Remember the OGC complaint by former OGC member Rasheed Shabazz seeking the records of Trish Spencer from NextDoor? Well in trying to understand how helpful Trish Spencer was or how aggressive the City was in trying to procure the records from Trish Spencer there was a public records request asking for responsive records from the City around asking Trish Spencer for her records. If you had money on Trish Spencer, good government advocate, as not trying very hard to help you would have won big time.
As you can see, the City Attorney’s office asks Trish Spencer if she would be “willing to voluntarily produce responsive documents” which would have taken her all of one click via NextDoor. Instead Trish Spencer said, “nope” and gave some convoluted response which didn’t apply to her.
And herein lies the weakness of the Open Government Commission as a body. They knew that there was something really wrong about a sitting elected official deciding to not assist in the process of public transparency but because there is no teeth to the body their hands were tied.
This requires the involvement of a grand jury.
Comment by Reality — December 17, 2021 @ 7:08 am
I’d say she should be disbarred, but sometimes I wonder if she really is even a lawyer. Yes, I know, I could look it up, but that would take more time than it would for Trish to release that info. Which is less time than it took me to write this comment.

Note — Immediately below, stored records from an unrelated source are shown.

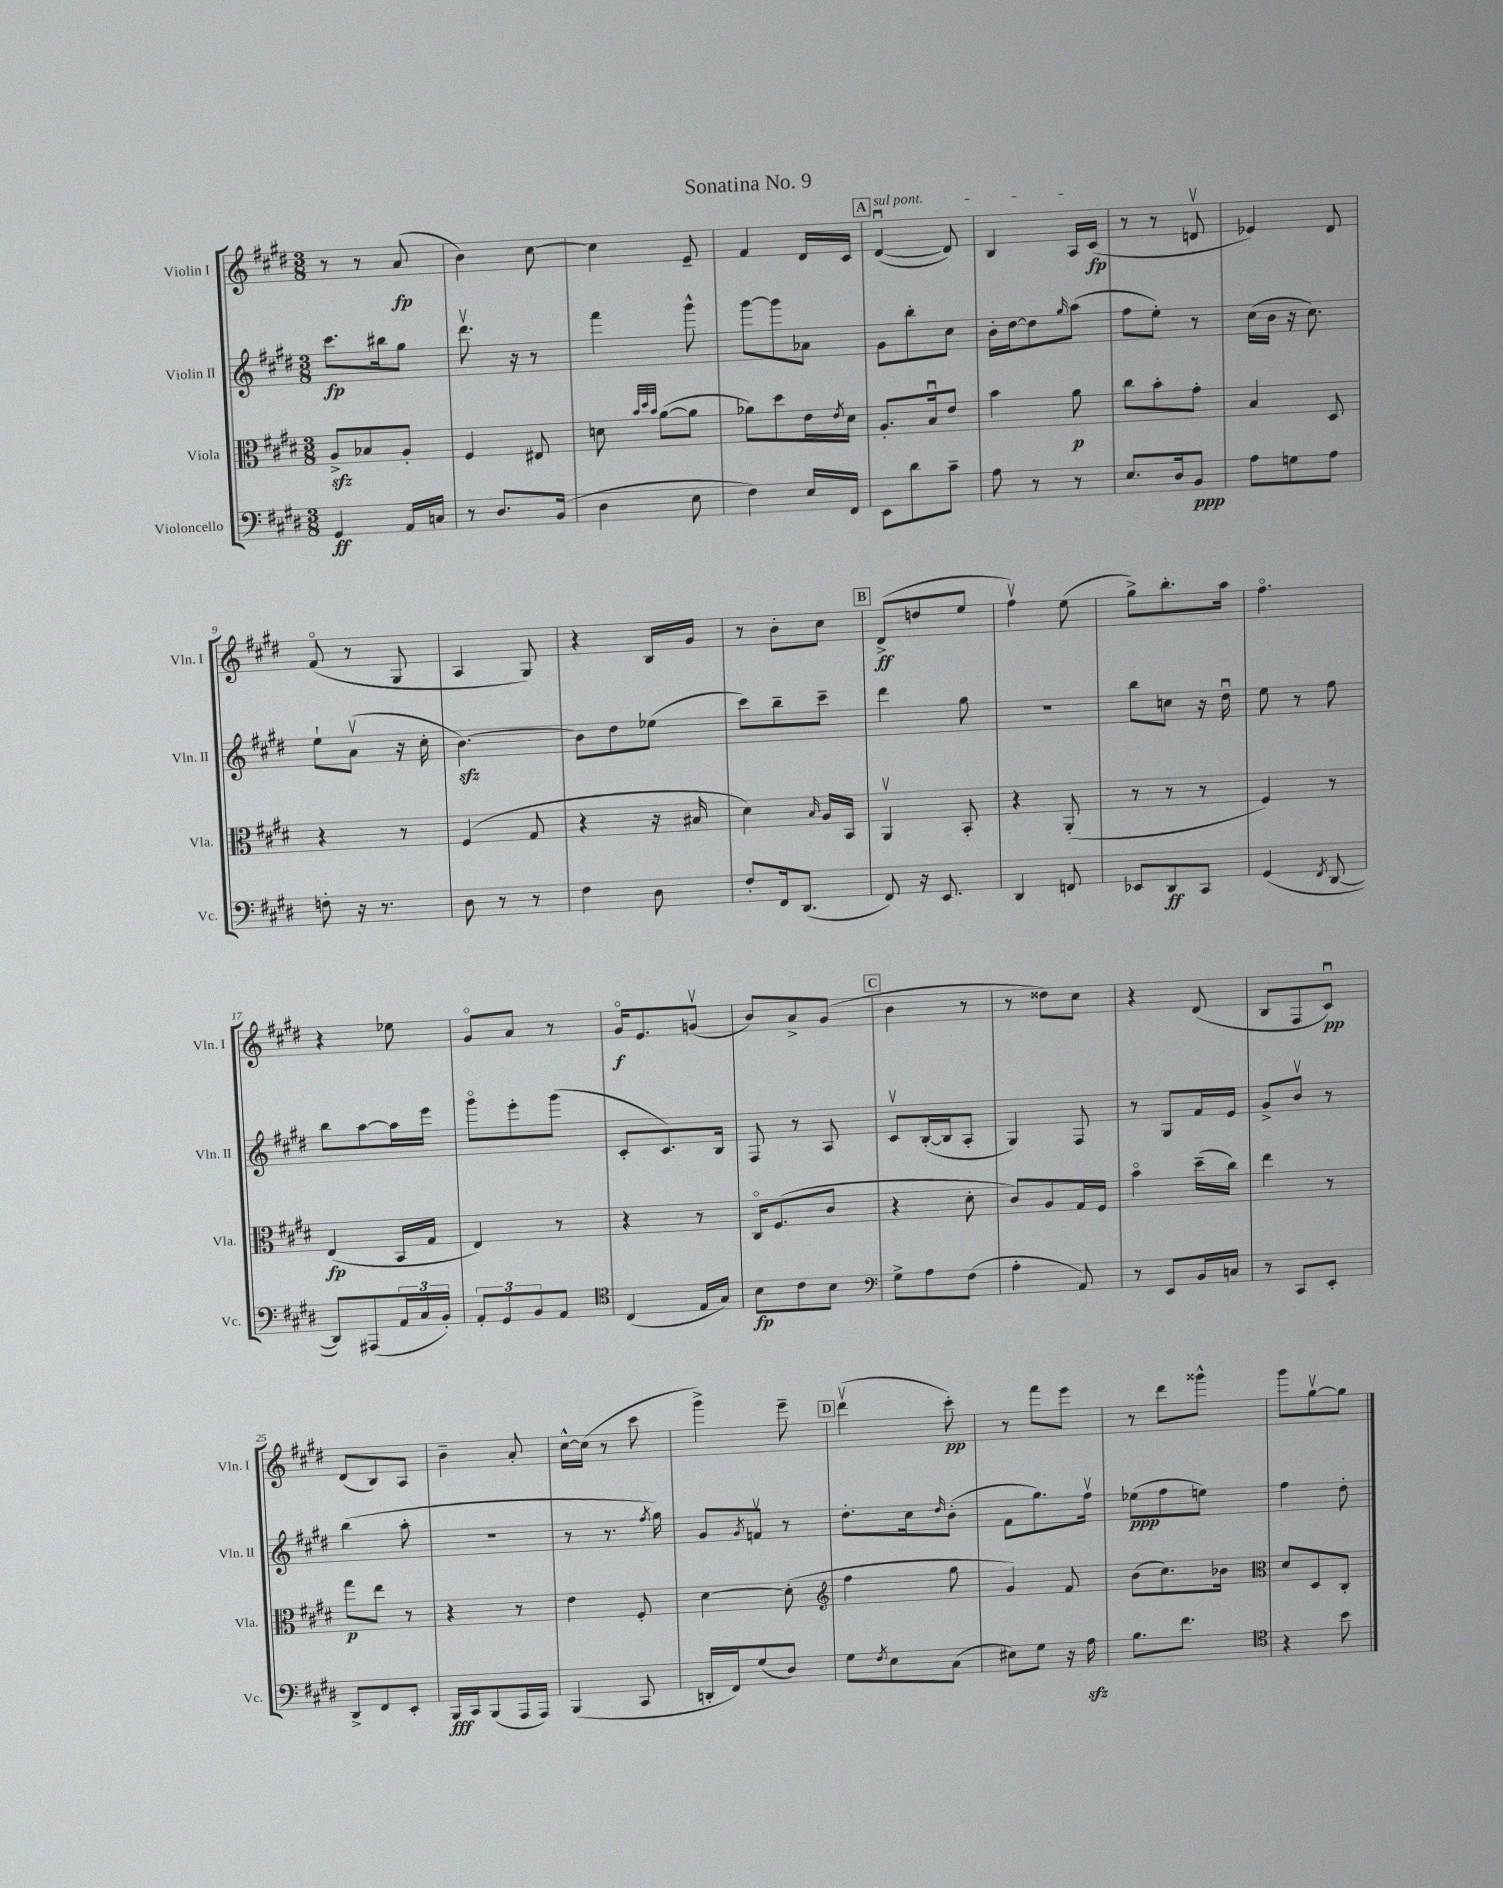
\header { title = "Sonatina No. 9" }
<<
\new StaffGroup <<
\new Staff = "s0" \with { instrumentName = "Violin I" shortInstrumentName = "Vln. I" } {
    \clef treble \key e \major \numericTimeSignature \time 3/8
    r8 r8 a'8\fp( |
    b'4) cis''8~ |
    cis''4 e'8-- |
    fis'4 dis'16 cis'16 |
    \mark \markup { \box "A" } \once \override TextSpanner.bound-details.left.text = \markup { \italic "sul pont." } dis'4~\downbow\startTextSpan( dis'8) |
    b4 a16 cis'16\fp\stopTextSpan( |
    r8 r8 d'8\upbow |
    ees'4) dis'8 |
    fis'8\flageolet( r8 gis8 |
    a4 gis8) |
    r4 b16 gis'16 |
    r8 b'8-. cis''8 |
    \mark \markup { \box "B" } dis'8->\ff( d''8 e''8 |
    fis''4\upbow) e''8( |
    gis''8->) b''8.-. a''16 |
    fis''4.\flageolet |
    r4 ees''8 |
    gis'8\flageolet a'8 r8 |
    gis'16\flageolet\f e'8. g'8\upbow( |
    b'8) a'8-> gis'8( |
    \mark \markup { \box "C" } b'4 r8 |
    r8 disis''8) cis''8 |
    r4 dis'8( |
    b8 fis8 cis'8\downbow\pp) |
    dis'8( b8) a8 |
    b'4-- a'8-. |
    cis''16~-^ cis''16( r8 cis'''8 |
    gis'''4->) e'''8-- |
    \mark \markup { \box "D" } dis'''4\upbow( cis'''8-.\pp) |
    r8 fis'''8 e'''8 |
    r8 dis'''8 gisis'''8-^ |
    gis'''8 gis''8~\upbow gis''8 \bar "|." |
}
\new Staff = "s1" \with { instrumentName = "Violin II" shortInstrumentName = "Vln. II" } {
    \clef treble \key e \major \numericTimeSignature \time 3/8
    cis'''8.\fp bis''16 gis''8 |
    dis'''8.\upbow r16 r8 |
    fis'''4 gis'''8-^ |
    gis'''8~ gis'''8 aes'8 |
    \mark \markup { \box "A" } gis'8 b''8-. cis''8 |
    b'16-. dis''16~ dis''8 \grace { gis''16 } a''8( |
    fis''8 e''8-.) r8 |
    cis''16( b'16 r16 cis''8.) |
    e''8-! a'8\upbow( r16 cis''16-. |
    b'4.~\sfz) |
    b'8 dis''8 ees''8( |
    cis'''8) b''8-- cis'''8-- |
    \mark \markup { \box "B" } dis'''4 gis''8 |
    R4. |
    b''8 c''8 r16 dis''16\downbow |
    e''8 r8 fis''8 |
    b''8 a''8~ a''16 e'''16 |
    gis'''8\flageolet e'''8-. gis'''8( |
    cis'8-. cis'8.) b16 |
    fis8 r8 a8 |
    \mark \markup { \box "C" } cis'8\upbow b16~-.( b16 a8-. |
    gis4) fis8 |
    r8 gis8 fis'16 e'16 |
    gis'8-> b'8\upbow r8 |
    b''4( a''8-. |
    R4. |
    r8 r8. \acciaccatura { fis''8 } gis''16) |
    gis'8 \acciaccatura { gis'8 } f'8\upbow r8 |
    \mark \markup { \box "D" } dis''8.-. cis''16 \grace { dis''16 } b'8-.( |
    fis'8 gis''8.) fis''16\upbow |
    ees''8\ppp( fis''8 e''8) |
    fis''4 dis''8-. \bar "|." |
}
\new Staff = "s2" \with { instrumentName = "Viola" shortInstrumentName = "Vla." } {
    \clef alto \key e \major \numericTimeSignature \time 3/8
    a8->\sfz bes8 a8-. |
    fis4 eis8 |
    d'8 \grace { b'32 dis''32 b'32 } a'8~( a'8 |
    aes'8) dis''8 e'16 \acciaccatura { e'8 } dis'16 |
    \mark \markup { \box "A" } a8.-. b16\downbow e'8 |
    b'4 a'8\p |
    cis''8 b'8-. gis'8-. |
    b4 dis8 |
    r4 r8 |
    fis4( gis8 |
    r4 r16 bis16 |
    dis'4) \grace { b16 } a16 b,16 |
    \mark \markup { \box "B" } a,4\upbow b,8-. |
    r4 a,8-.( |
    r8 r8 r8 |
    fis4) r8 |
    e4\fp( b,16 gis16 |
    e4) r8 |
    r4 r8 |
    cis16\flageolet fis8.( cis'8 |
    \mark \markup { \box "C" } r4 dis'8-. |
    cis'8) a8 gis16 fis16 |
    b'4\flageolet dis''16--( cis''16) |
    e''4 r8 |
    gis''8\p e''8 r8 |
    r4 r8 |
    e'4 fis8-. |
    dis'4~ dis'8-.( |
    \mark \markup { \box "D" } \clef treble fis''4 gis''8 |
    gis'4) fis'8 |
    b'8( cis''8.) bes'16 |
    \clef alto dis'8 dis8 cis8-. \bar "|." |
}
\new Staff = "s3" \with { instrumentName = "Violoncello" shortInstrumentName = "Vc." } {
    \clef bass \key e \major \numericTimeSignature \time 3/8
    gis,4\ff a,16 c16 |
    r8 dis8. b,16( |
    dis4 e8 |
    fis4) e16 fis,16 |
    \mark \markup { \box "A" } e,8 dis'8 cis'8-- |
    a8 r8 r8 |
    e8. dis16 b,8\ppp |
    a8 g8 a8 |
    f8-. r16 r8. |
    dis8 r8 r8 |
    fis4 dis8 |
    fis8-. fis,16 dis,8.( |
    \mark \markup { \box "B" } fis,8) r16 e,8. |
    dis,4 f,8 |
    ees,8 dis,8\ff cis,8 |
    gis,4( \acciaccatura { fis,8 } dis,8~ |
    dis,8) ais,,8( \tuplet 3/2 { a,16 cis16 b,16-.) } |
    \tuplet 3/2 { a,8-. gis,8 b,8 } a,8 |
    \clef tenor cis4( e16 gis16) |
    b8\fp cis'8 b8 |
    \mark \markup { \box "C" } \clef bass gis8-> a8 fis8( |
    a4-. a,8) |
    r8 e,8 b,16 c16 |
    r8 cis,8 e,8-. |
    dis,8-> fis,8 e,8-. |
    b,,16\fff cis,16 b,,8( a,,16 a,,16) |
    b,,4( cis,8 |
    d,16-. fis,16) gis8( dis8) |
    \mark \markup { \box "D" } gis8 \acciaccatura { fis8 } e8 cis8( |
    eis8) gis8 r16 a16\sfz |
    b8. fis'8. |
    \clef tenor r4 b'8 \bar "|." |
}
>>
>>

Comment by Sleepy+Moe — December 17, 2021 @ 7:43 am
Someone needs to file a CA bar ethics complaint and an alameda civil grand jury complaint. Also maybe ping the state attorney general. This type of conduct is not acceptable for an elected to violate the CPRA. Case in San Jose in 2017 this was settled. Social media posts, from a private account or not, are in the scope of a PRA request. Does anyone know the process for doing a recall in the City of Alameda? Is it in the charter?